On 2020-05-04 20:56, Klaatu wrote:
On Tuesday, May 05, 2020 01:53:59 PM you wrote:I'm sure this has been asked before, but I've searched and can't seem to find the answer. * I have foo installed in /usr/bin * I want to install bar with pkgsrc to /usr/local/bin * bar requires foo Pkgsrc detects packages in /usr/local, and so it attempts to install a local version of foo. How do I tell pkgsrc about system's /usr/bin/foo so as to avoid a new local install? Please trust that I've weighed the risk of doing this (and promise not to email should a package fail because of it). I've tried setting the LOCALBASE to /usr/bin temporarily during my build, but that failed and so I feel I'm on the wrong path there. What am I missing? Thanks!Darn, I forgot to mention that for this question, I'm running pkgsrc on Slackware Linux. Everything's working as expected on my NetBSD box. Thanks.

TASK REQUIREMENTS:
1. List every directory path that appears in the pkgsrc message.
2. Answer these questions from the pkgsrc message, one answer per line:
(a) In which directory is foo already installed?
(b) Which variable did the writer set temporarily during the build?
(c) On which operating system is pkgsrc running for this question?
3. Extend the pkgsrc message by writing what comes next after its last sentence.
The records have no connection to the pkgsrc message.

DATA:
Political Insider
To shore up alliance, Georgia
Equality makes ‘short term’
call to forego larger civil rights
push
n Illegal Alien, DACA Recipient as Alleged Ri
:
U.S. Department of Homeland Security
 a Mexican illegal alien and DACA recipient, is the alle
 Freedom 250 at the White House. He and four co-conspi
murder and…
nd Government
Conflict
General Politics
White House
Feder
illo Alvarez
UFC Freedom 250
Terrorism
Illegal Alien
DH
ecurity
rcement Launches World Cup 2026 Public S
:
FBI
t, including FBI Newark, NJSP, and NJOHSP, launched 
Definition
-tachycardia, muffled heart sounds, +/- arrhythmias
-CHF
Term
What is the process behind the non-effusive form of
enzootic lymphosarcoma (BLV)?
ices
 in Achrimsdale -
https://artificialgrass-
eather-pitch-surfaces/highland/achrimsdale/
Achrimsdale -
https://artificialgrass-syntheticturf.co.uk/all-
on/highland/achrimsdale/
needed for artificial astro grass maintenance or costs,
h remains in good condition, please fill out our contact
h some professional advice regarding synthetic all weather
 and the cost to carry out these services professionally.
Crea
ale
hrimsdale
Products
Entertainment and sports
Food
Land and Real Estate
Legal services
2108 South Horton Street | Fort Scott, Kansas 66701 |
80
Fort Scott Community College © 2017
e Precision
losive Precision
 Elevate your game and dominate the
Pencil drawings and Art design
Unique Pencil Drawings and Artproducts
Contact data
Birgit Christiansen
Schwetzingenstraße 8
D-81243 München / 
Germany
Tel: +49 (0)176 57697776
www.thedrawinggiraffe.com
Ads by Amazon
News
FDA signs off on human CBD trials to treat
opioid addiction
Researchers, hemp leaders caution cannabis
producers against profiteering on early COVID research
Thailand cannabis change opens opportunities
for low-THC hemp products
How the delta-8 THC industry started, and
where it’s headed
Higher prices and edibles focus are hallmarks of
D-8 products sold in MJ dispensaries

WRITTEN ANSWERS:
1. /usr/bin, /usr/local/bin, /usr/local

2.
(a) /usr/bin
(b) LOCALBASE
(c) Slackware Linux

3.
First consider whether you really want to do that. It might save some time up-front but cost you later.
If a pkgsrc package depends on something it did not install itself, then the version, build options, and/or install tree might not be suitable for the dependent package, causing run-time issues.
Also, upgrades to either pkgsrc or the system that installed the foreign dependency can spontaneously break things, since the two package managers cannot track each other's dependencies. I personally don't like spending time diagnosing and fixing things that were working fine before I ran a routine update, so I always set
PREFER_NATIVE= no PREFER_PKGSRC= yes in my mk.conf to ensure that pkgsrc installs all the dependencies it needs.If possible, I avoid installing duplicate software *outside* pkgsrc and try to use pkgsrc for everything.